If the symbolic force of Bolsonarismo that gathered more people in São Paulo was more “explosive,” their day of action was focused on only two events in São Paulo and Brasilia, at which moreover Bolsonaro was present. Our 2 October was not the biggest of our actions for two reasons:

- The leadership of the PT and Lula have already chosen as their main strategy electoral confrontation with Bolsonarismo. Lula’s absence from the protests is an indication that in his political work he gives more importance to building alliances to win elections than to street protests. The street plays a secondary role in the politics of the PT leadership to keep its social base in suspense, but by infusing minds with the idea that the vote is the weapon that will really remove Bolsonaro from power.

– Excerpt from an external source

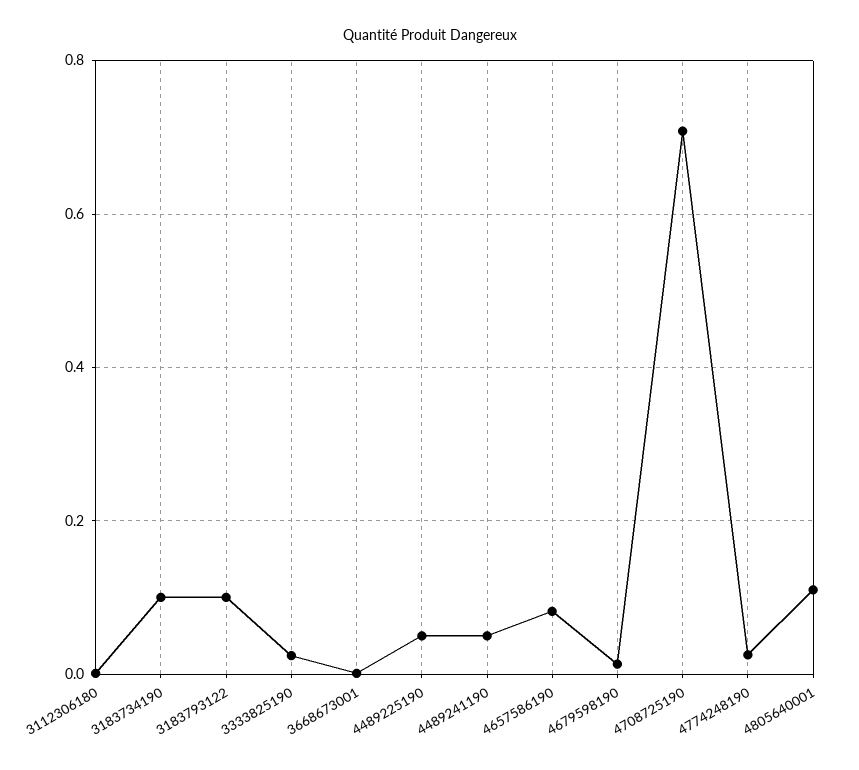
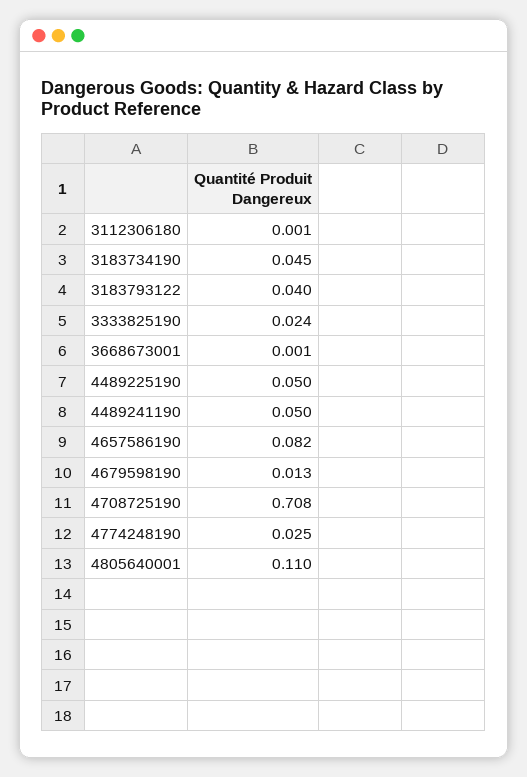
3183734190: 0.1 -> 0.045
3183793122: 0.1 -> 0.04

- The liberal bourgeoisie, which has not found a candidate capable of fighting Bolsonaro, does not want to risk impeachment.

Meanwhile, the Centrão (a centrist group of mercenary deputies) is using the government for its own corrupt ends, and business groups applaud and push Bolsonaro to implement even more neoliberal adjustments. While a section of the bourgeoisie, whose most significant intellectual expression is Delfim Neto, has already rallied to the alliance with Lula, the majority is still looking for a candidate of its own. Until one is found one, this sector has no interest in pushing for impeachment on the streets. In addition, Bolsonaro showed his strength on 7 September and warned that he will not accept his impeachment, let alone his imprisonment or that of those close to him, without resistance. Concerned about the fallout from the incendiary acts and speeches of 7 September, Bolsonaro asked Michel Temer (a devious old politician, this former vice-president of Dilma Rousseff became president after her impeachment) to write a letter that Bolsonaro would sign to seal an armistice with the judicial and parliamentary institutions. It remains to be seen whether this will last until the elections. But the sign that the liberal bourgeoisie has decided to back down in the face of impeachment has also dampened the confidence of the millions of people who have taken to the streets to demand Bolsonaro’s departure.

Creating a balance of power to bring Bolsonaro down

Thus, the 2 October protests, after many weeks without unified national actions, opened up an alternative. It can be both the last real mass mobilization to put Bolsonaro out of the game by the force of the street and the first electoral mobilization or it can be a rebound, a new attempt by “Fora Bolsonaro,” at the initiative of the street. The forces of the superstructure from above do not want the street to speak so loudly. They prefer a game dominated by traditional institutions and electoral initiatives. The revolutionary impulse has not, so far, been able to defeat these forces. We can even say that this is far from being the case. But that’s the wager we’re making. It is a bet without guaranteed success in changing the balance of forces and imposing the fall of the government, in opposition to the institutional and electoral forces. But it is worth making this bet because it is the only way to develop the political and social forces that will give a basis to new institutions, built in struggle and meeting the expectations of the street. This is the only way to build the social foundations of an anti-capitalist programme.